Cavies can be fed commercial rabbit and guinea-pig pellets, supplemented with grass or lucerne, and a daily supply of freshly washed fruit or vegetables.
Guinea pigs and monkeys are the only animals with a strict requirement for a dietary source of vitamin C, normally supplied by the fruit and vegetables. If these are not given, the ascorbic acid powder should be added to their drinking water at the rate of a gram to the liter. If cavies lack vitamin C, scurvy and death will follow.
Watering, again, is best done using inverted bottles and nipples.
Cavies are extremely sensitive to the toxic effects of penicillin and some other widely-used antibiotics. Fortunately, some of the broad-spectrum antibiotics can be safely used.
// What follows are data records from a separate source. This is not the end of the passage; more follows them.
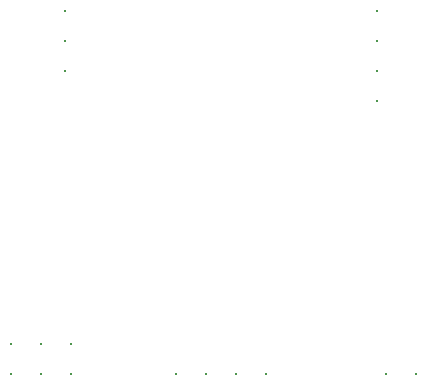
<source format=gts>
%FSLAX25Y25*%
%MOIN*%
G70*
G01*
G75*
G04 Layer_Color=8388736*
%ADD10C,0.02000*%
%ADD11O,0.07000X0.09000*%
%ADD12C,0.07000*%
%ADD13O,0.09000X0.07000*%
%ADD14C,0.06693*%
%ADD15C,0.01000*%
%ADD16C,0.00787*%
%ADD17C,0.01500*%
%ADD18C,0.00800*%
D18*
X245000Y146000D02*
D03*
X255000D02*
D03*
X175000D02*
D03*
X185000D02*
D03*
X195000D02*
D03*
X205000D02*
D03*
X140000Y156000D02*
D03*
Y146000D02*
D03*
X130000Y156000D02*
D03*
X120000D02*
D03*
Y146000D02*
D03*
X130000D02*
D03*
X138000Y257008D02*
D03*
Y247008D02*
D03*
Y267008D02*
D03*
X242000Y256929D02*
D03*
Y266929D02*
D03*
Y246929D02*
D03*
Y236929D02*
D03*
M02*

</source>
Reproduction is also interesting. They have an unusually long gestation period for rodents of about nine weeks. The babies, two to four in number, are born at an extremely advanced or precocious stage of development, fully furred and with eyes open, and will start nibbling solid food from birth. It is possible to wean them at birth but they should normally be weaned at three weeks.
Rabbits also can be fed commercial pellets and watered similarly to rodents. They will appreciate access to grass, hay and vegetables.
If rabbits are kept outside, as well as having protection from dogs and cats, it is highly advisable that the hutch is mosquito screened. Myxomatosis, widespread in the feral-rabbit population, spreads readily to domestic rabbits through mosquitos. The disease is always fatal.
The gestation period of rabbits is about 30 to 32 days and the average litter 6 to 8.
Contrary to general opinion, they may be quite difficult to breed in captivity, often as a result of poor mothering on the part of the doe. If a doe fails to rear her first litter successfully, she should be given a second opportunity to prove herself, but if her second litter is also unsuccessful, she should be discarded as a breeder.
Guinea pigs and other rodents may occasionally be infected with fungal ringworm, possibly contagious to anyone handling them. Any indication of hair loss or skin disease in these animals requires checking by a veterinarian.